In the late 1890s the Congo became profitable, as world demand for rubber grew. Greed, both Leopold’s (chiefly to embellish Belgium) and that of commercial concessions, along with demands for wild rubber, quota systems, and forced labor caused abuses and depopulation as well as dwindling amounts of rubber owing to lack of conservation and brutal slashing of vines. Pressure for profit led to serfdom, lashings, physical mutilations (cutting off of ears or hands), and murder, especially by commercial concessions. Resistance was widespread and often effective; villages fled at the sight of a white man.

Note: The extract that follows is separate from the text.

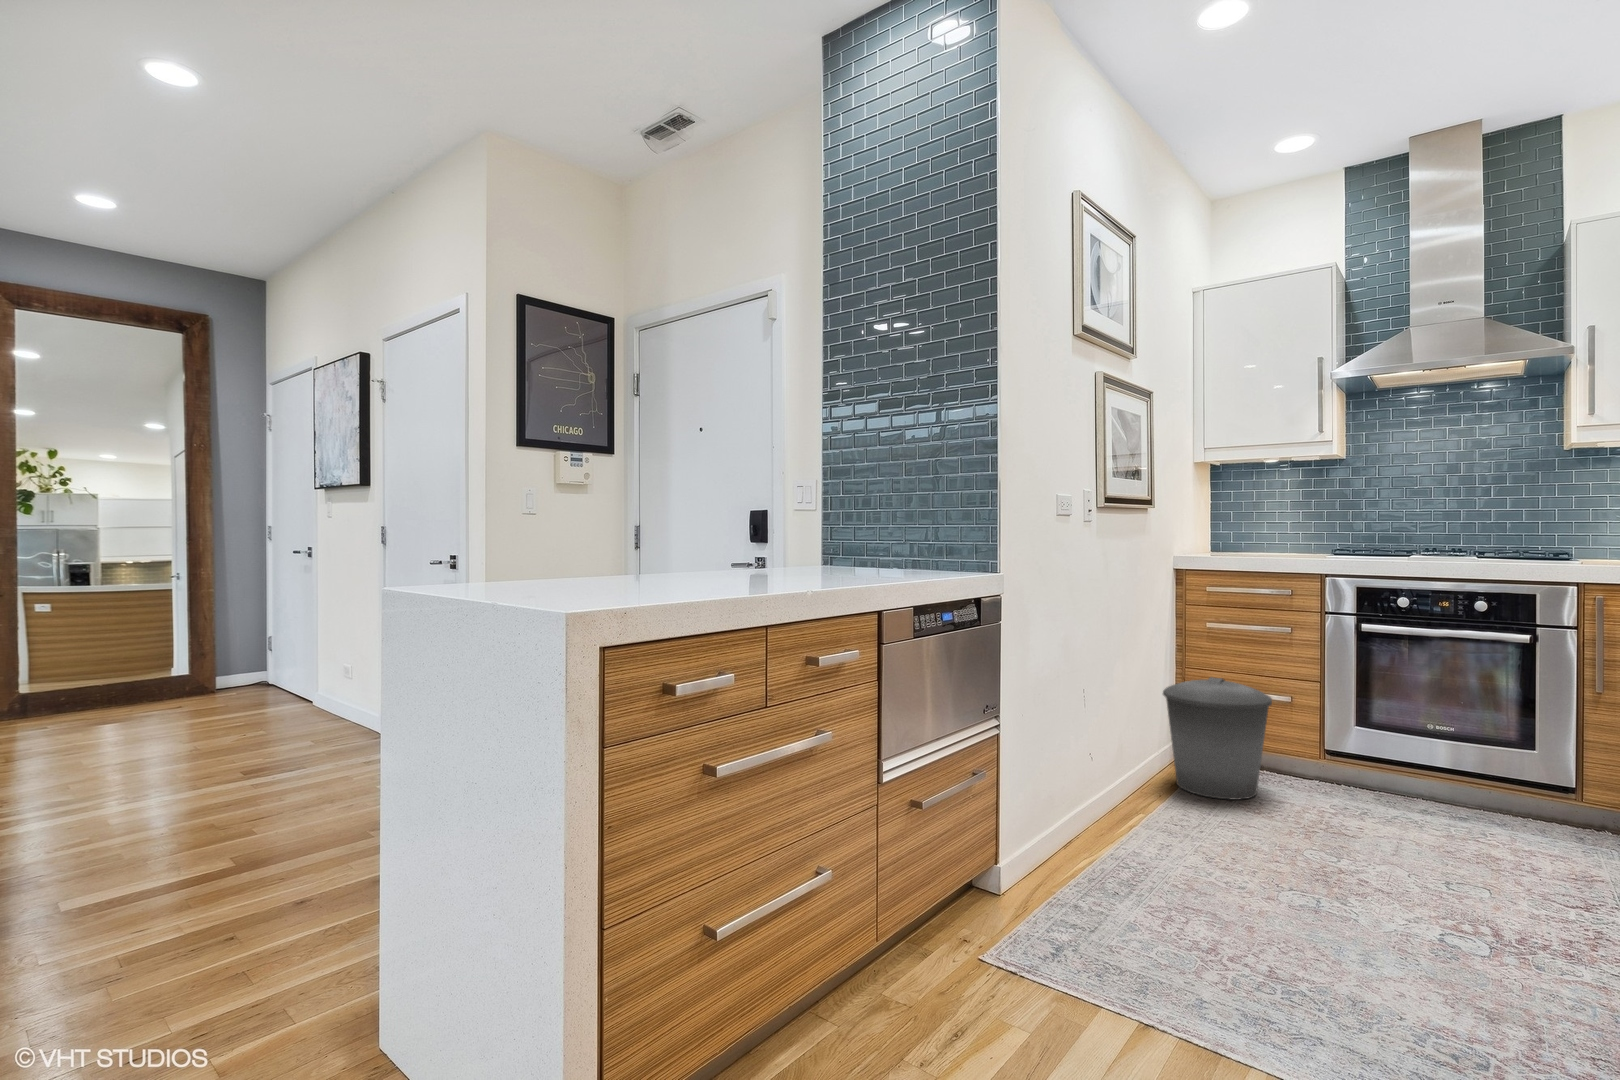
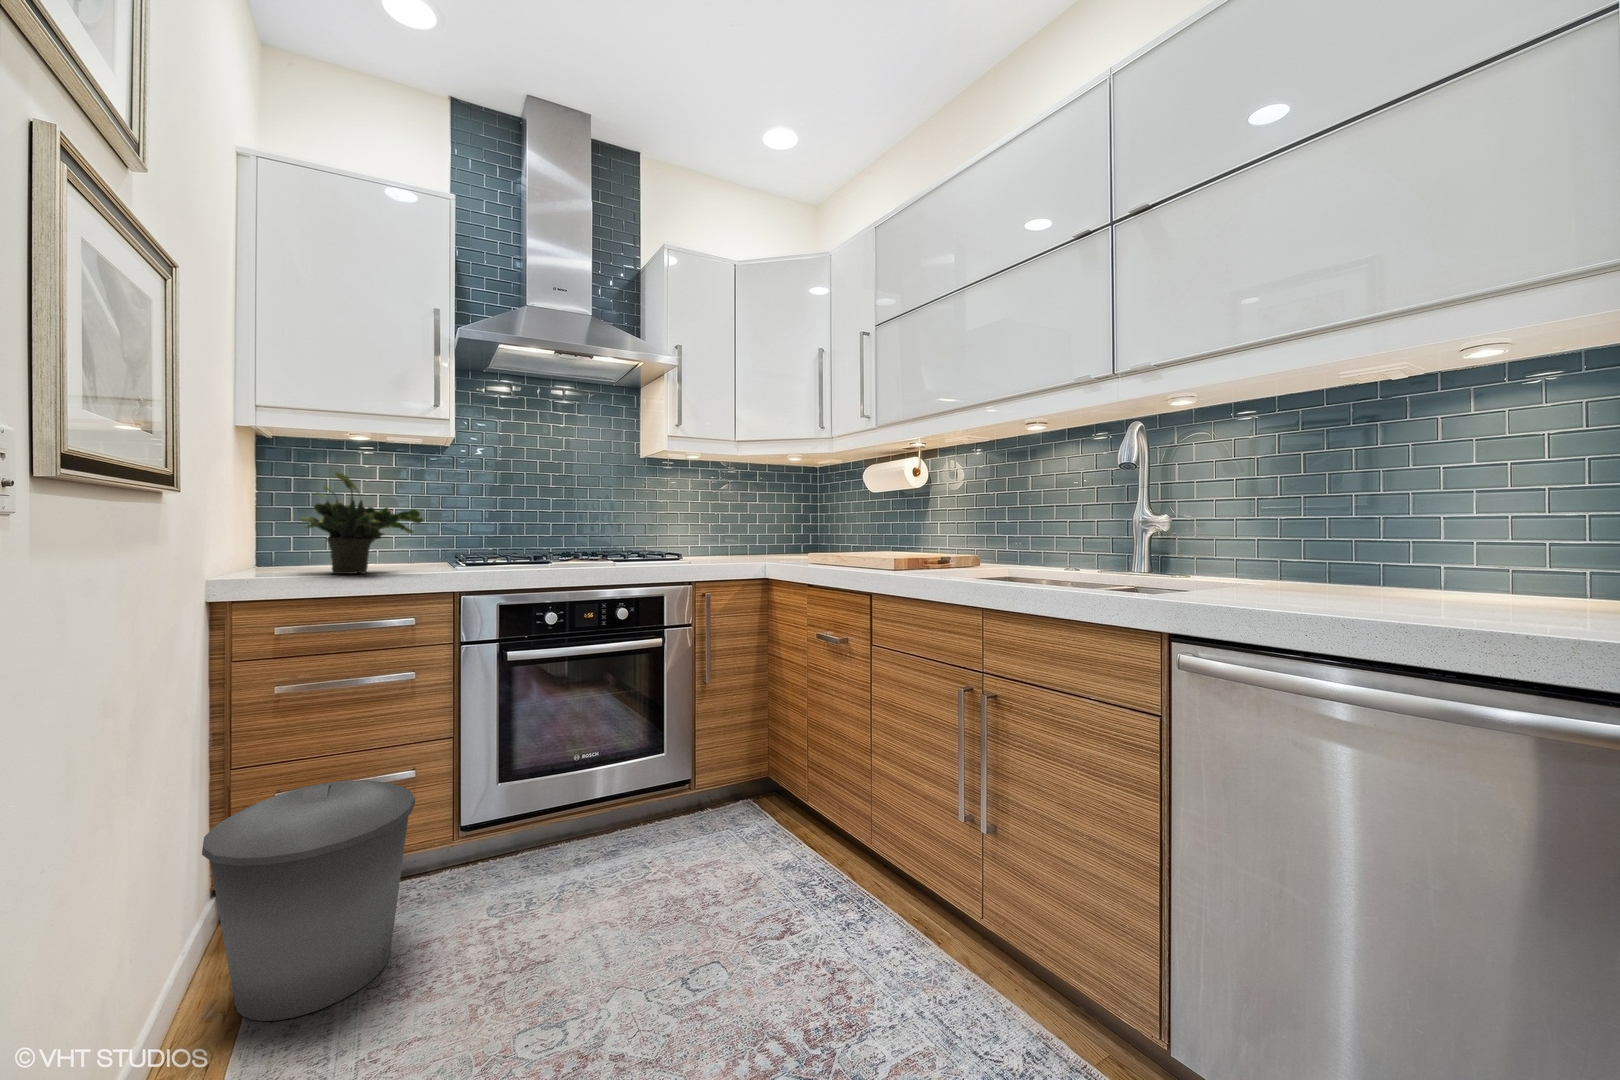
potted plant: none [1224,490,1301,558] -> present [301,472,423,574]

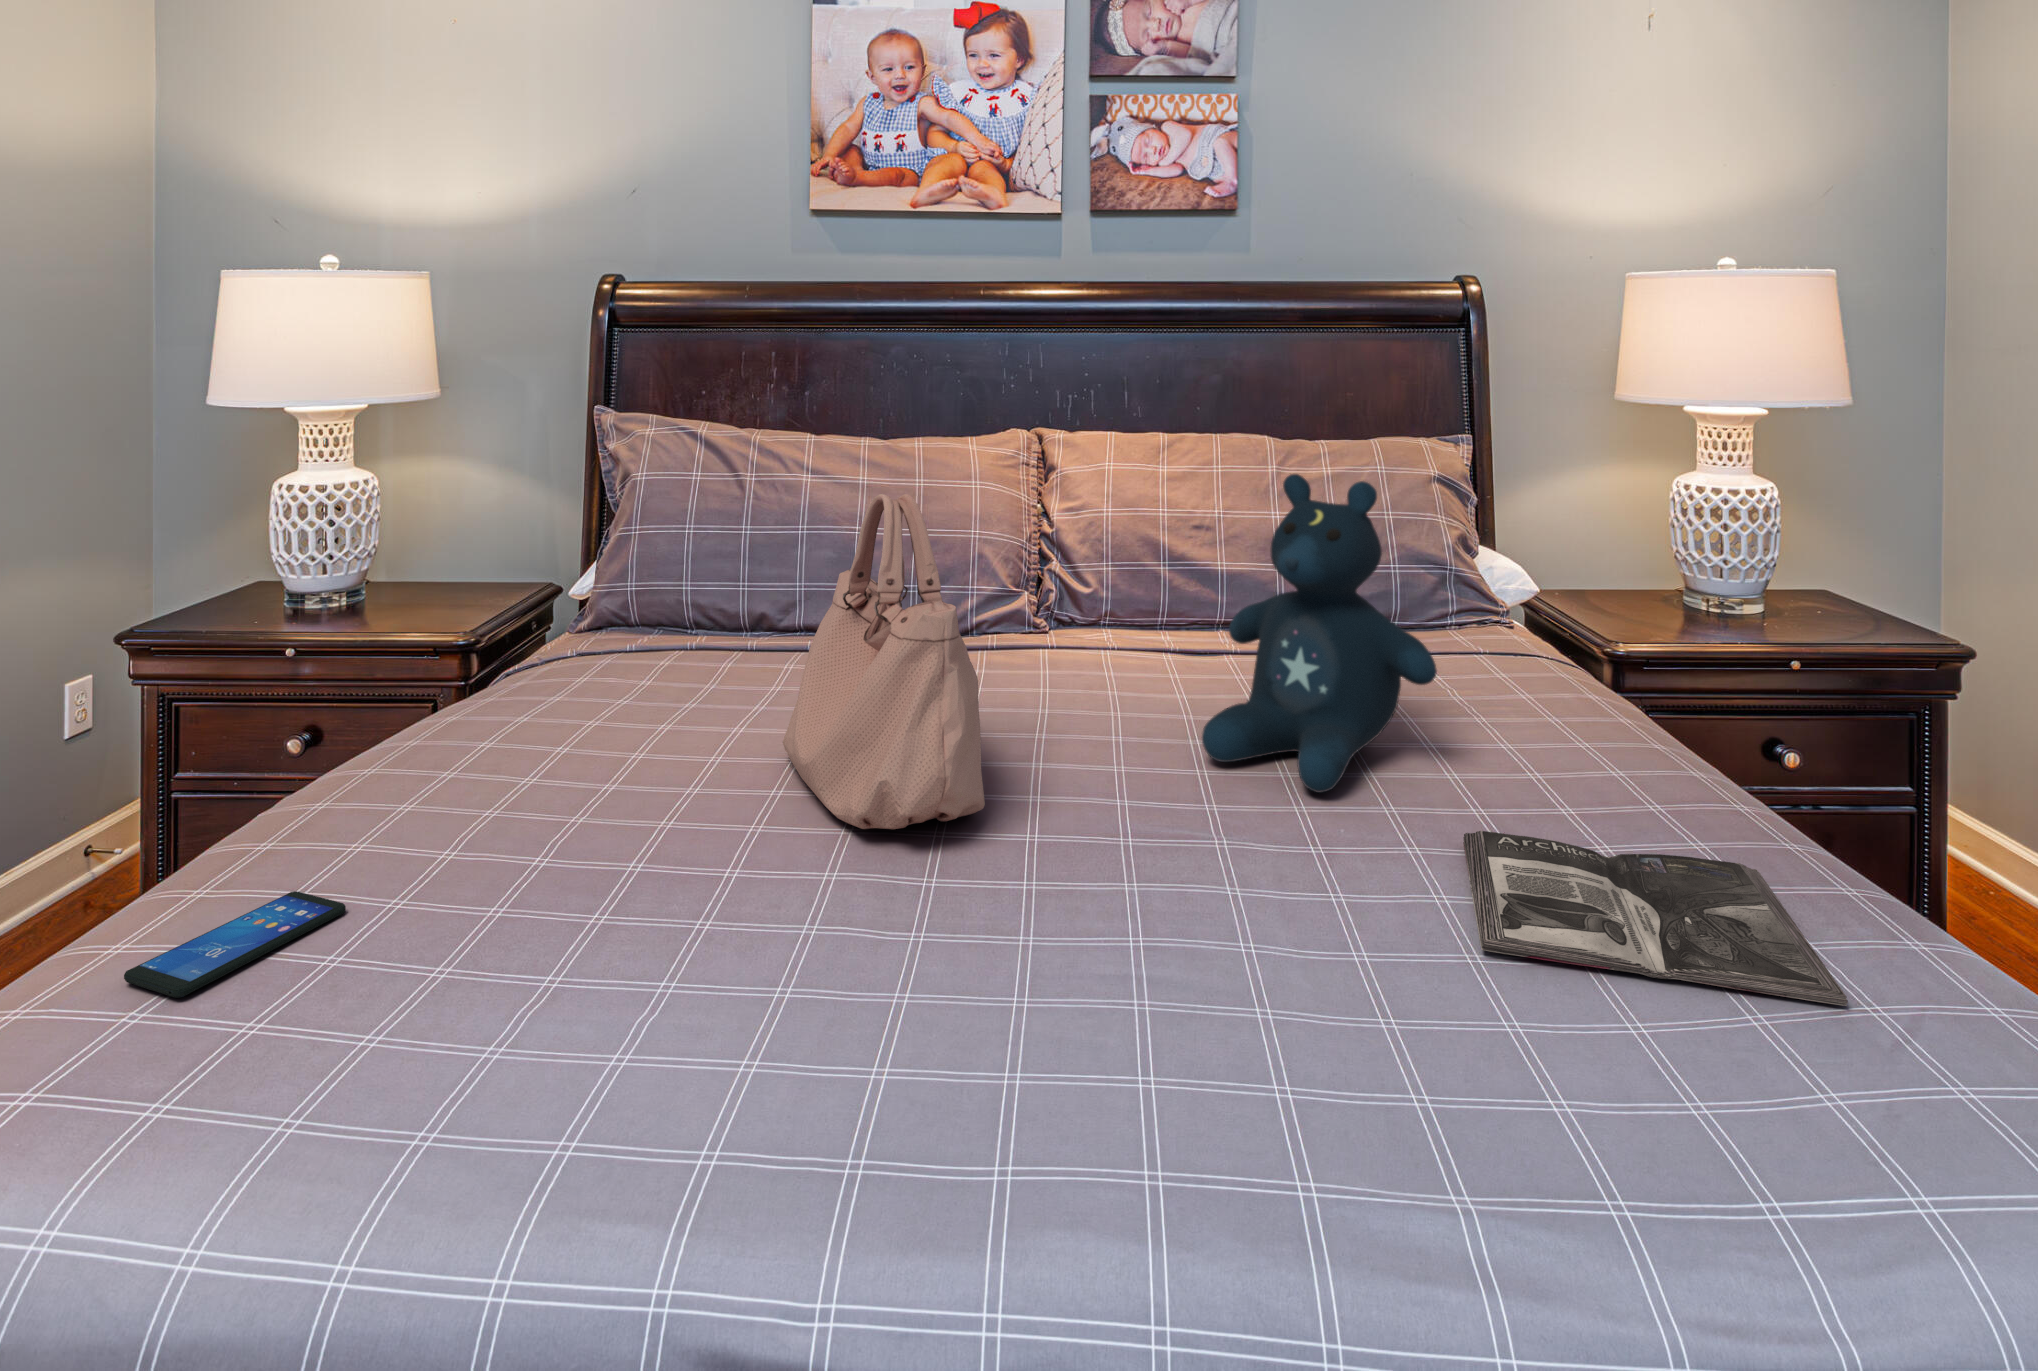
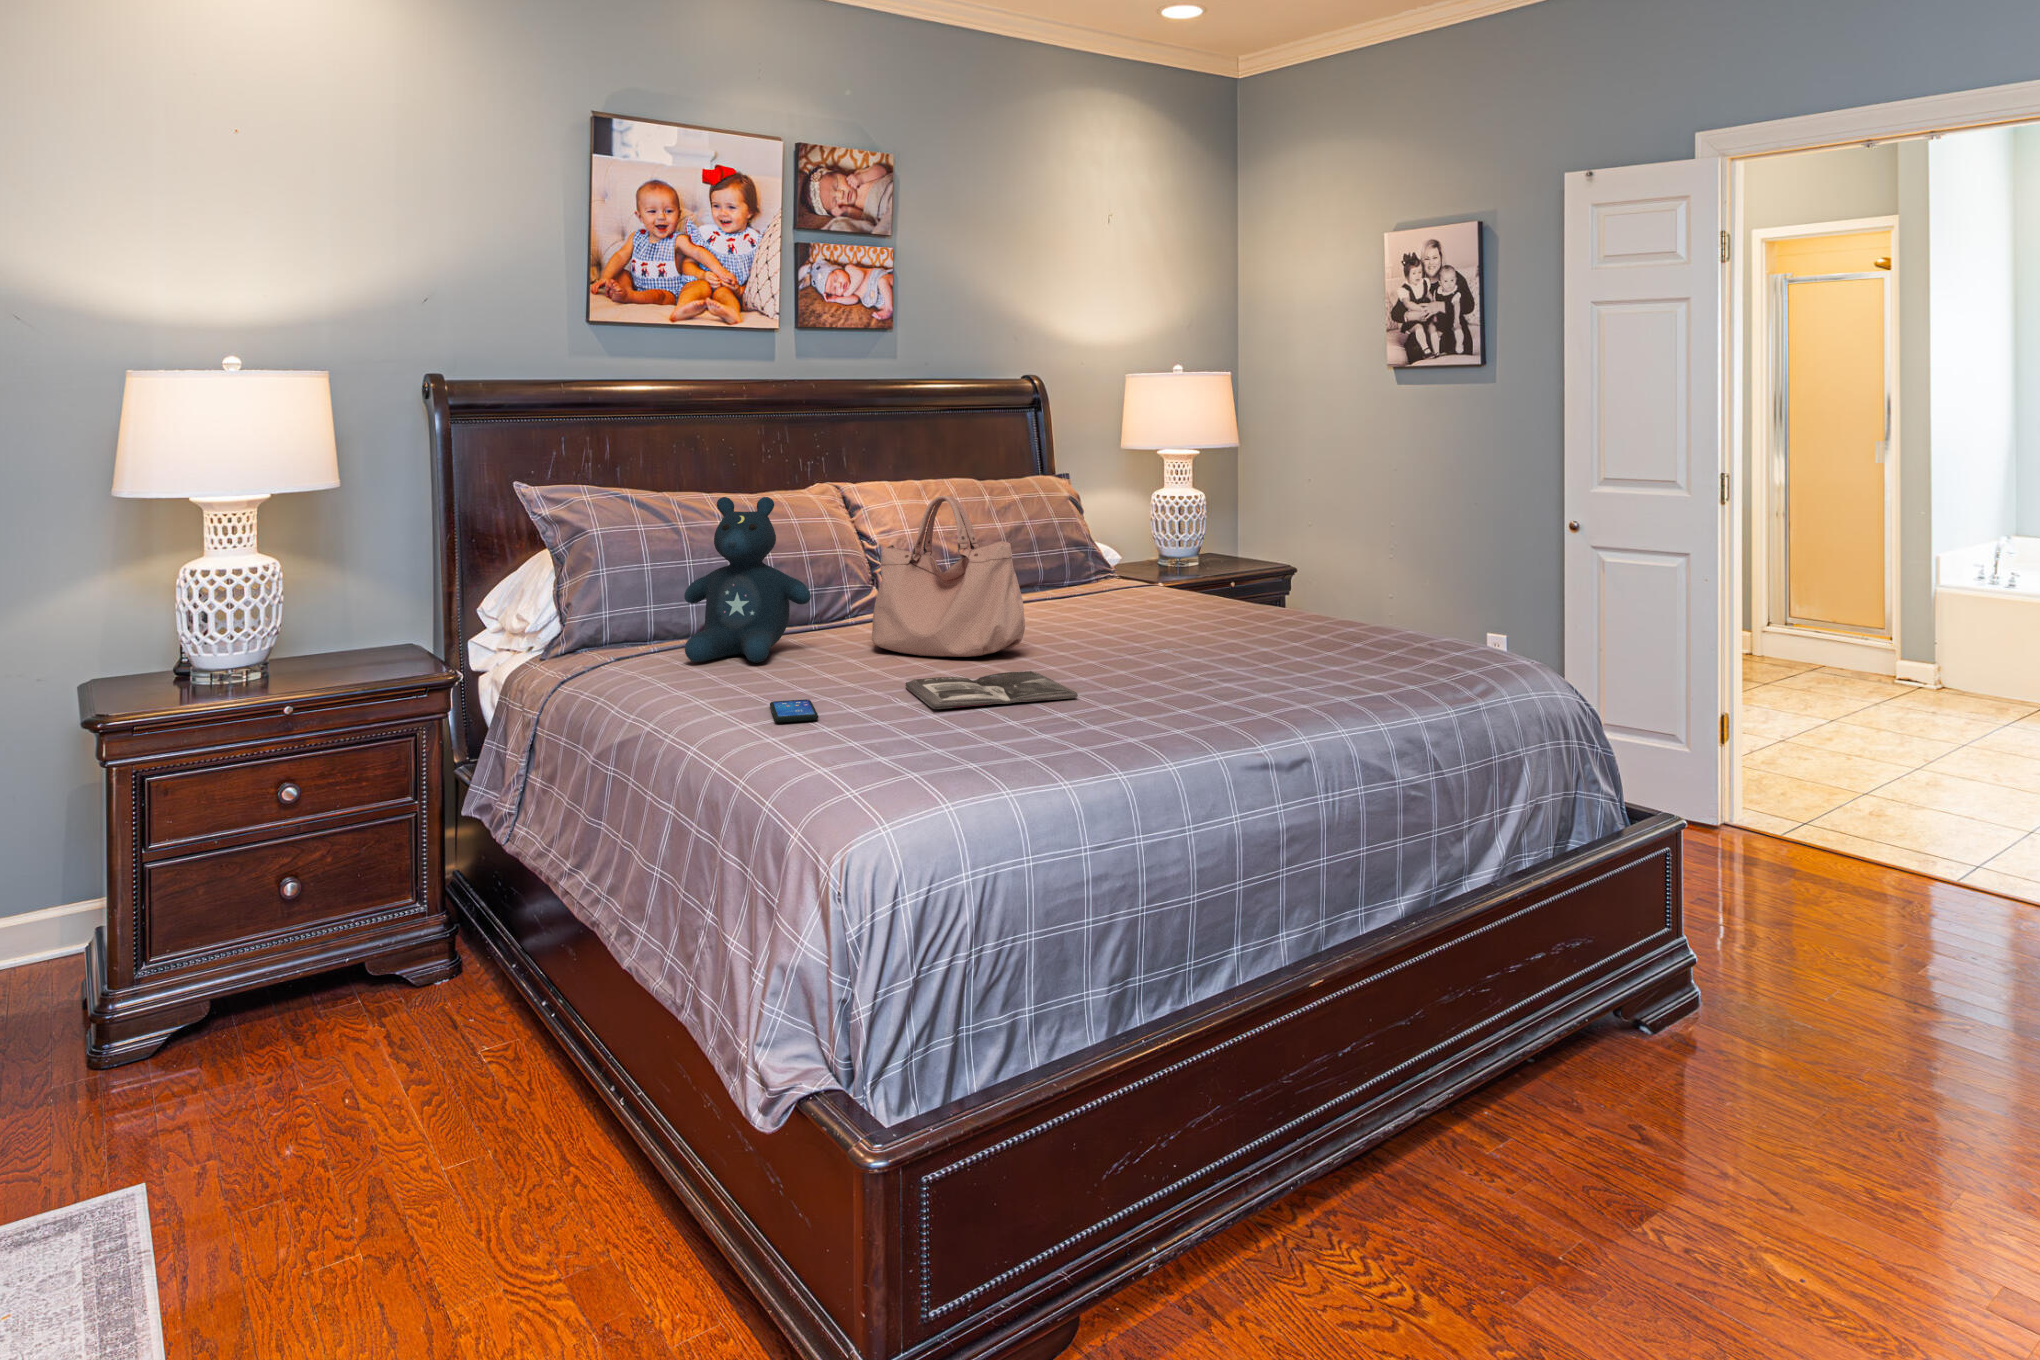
stuffed bear: present [1202,474,1437,793] -> present [684,497,811,663]
magazine: present [1463,831,1848,1006] -> present [905,671,1078,709]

By 1900 criticism of the Congo’s maladministration mounted in both Britain and the United States. Leopold was indifferent to it. Many aspects of the situation in the Congo were not unique, but it and Leopold were easier targets than the Great Powers. The campaign of E. D. Morel in Britain, the investigation and the 1904 report of British consul Roger Casement (which chiefly condemned the system, not individuals), Morel’s 1904 Congo Reform Association, missionaries, and Leopold’s own 1905 investigative commission confirmed the atrocities, despite some dubious evidence. Though Leopold resisted, Belgium wrested the Congo Free State from him and reluctantly annexed it in 1908 to end the abuses, which it largely did.

Bibliography:

  1. Ewan, Martin. European Atrocity, African Catastrophe: Leopold II, the Congo Free State, and Its Aftermath. London: Routledge Curzon, 2003;
  2. Hochschild, Adam. King Leopold’s Ghost: A Story of Greed, Terror, and Heroism in Colonial Africa. Boston: Houghton Mifflin, 1998.